FRAGMENTO DEL DOCUMENTO>

    El viento es el responsable de la formación de las grandes corrientes oceánicas. Al norte del ecuador, los monzones que se producen en verano e invierno determinan la dirección de tales corrientes. De octubre a abril soplan fuertes vientos del noreste, mientras que entre los meses de mayo y octubre predominan los vientos del sur y el oeste. Por el contrario, al sur de ecuador la dirección de los flujos de agua es más constante. Allí las corrientes giran en el sentido contrario a las agujas del reloj, empujadas por el dominio de bajas presiones característico de la zona. En cuanto a la circulación de las aguas profundas, se ve controlada por los flujos del océano Atlántico y el mar Rojo, y por las corrientes antárticas. La temperatura de la superficie del agua al norte de los 20º de latitud sur es de unos 22 ºC, pudiendo llegar a los 28 ºC. Estas temperaturas tan elevadas favorecen la presencia de formaciones coralinas. Al sur de los 40º de latitud sur, la temperatura del agua desciende con rapidez. Pueden encontrarse icebergs a lo largo de todo el año al sur de los 65º de latitud sur, mientras que el límite norte de estas grandes masas de hielo flotante se ubica alrededor de los 45º de latitud sur, hasta donde llegan en invierno.

SECCIÓN DE DATOS>
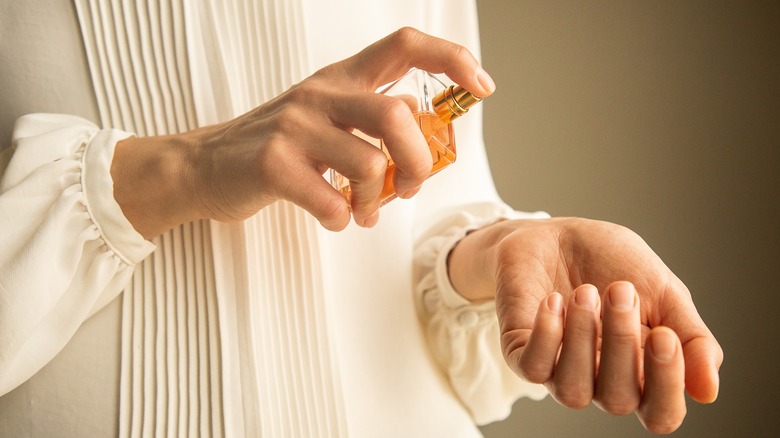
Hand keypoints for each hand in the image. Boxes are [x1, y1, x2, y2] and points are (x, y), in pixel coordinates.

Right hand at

EJERCICIOS Y TAREAS>
- A) Enumere todas las latitudes que se mencionan en el texto sobre las corrientes oceánicas.
- B) Reformule como lista el párrafo que comienza con "El viento es el responsable de la formación" del texto sobre las corrientes oceánicas, conservando sus datos principales.
- C) Prosiga el texto sobre las corrientes oceánicas a partir de su última oración.

SOLUCIONES PROPUESTAS>
- A)
- 20º de latitud sur
- 40º de latitud sur
- 65º de latitud sur
- 45º de latitud sur

- B)
- El viento origina las grandes corrientes oceánicas.
- Al norte del ecuador, los monzones de verano e invierno determinan la dirección de las corrientes. De octubre a abril soplan fuertes vientos del noreste. Entre mayo y octubre predominan los del sur y el oeste.
- Al sur del ecuador, el flujo es más constante. Las corrientes giran en sentido contrario a las agujas del reloj, empujadas por las bajas presiones propias de la zona.
- La circulación de las aguas profundas depende de los flujos del océano Atlántico y del mar Rojo, y de las corrientes antárticas.
- Al norte de los 20º de latitud sur, el agua superficial ronda los 22 ºC y puede alcanzar los 28 ºC. Estas temperaturas favorecen las formaciones coralinas.
- Al sur de los 40º de latitud sur, la temperatura del agua desciende con rapidez.
- Al sur de los 65º de latitud sur hay icebergs durante todo el año. En invierno llegan hasta unos 45º de latitud sur.

- C)
    El Índico se formó durante la era secundaria, que comenzó hace unos 225 millones de años y concluyo hace aproximadamente 65. La fractura del supercontinente Gondwana en una serie de fragmentos que hoy constituyen Sudamérica, África, Australia, la Antártida y la India dejó espacio para este océano. Los contactos entre las placas litosféricas anteriores (los fragmentos de Gondwana) son apreciables en las ramas que forma la dorsal oceánica, la cual traza una Y invertida. Los tres grandes espacios en que la dorsal divide el fondo oceánico, situados al este, oeste y sur de la misma, se conocen como cuencas. Éstas, a su vez, se encuentran divididas en otras cuencas menores debido a la presencia de cordilleras submarinas. Las plataformas continentales en el Índico son, por lo general, estrechas y planas. Las mayores anchuras aparecen en los mares de Arabia y Andamán, en el golfo de Bengala y, en especial, en Australia y Nueva Zelanda, donde la plataforma continental alcanza los 1.000 km. A continuación de las plataformas figuran taludes de acusada pendiente que descienden hasta el fondo oceánico. Al norte de los 50º de latitud sur, la mayor parte de la cuenca oceánica, alrededor del 86%, está cubierta por sedimentos pelágicos. El 14% restante lo ocupan sedimentos terrígenos. En el extremo sur del océano aparecen sedimentos de tipo glacial.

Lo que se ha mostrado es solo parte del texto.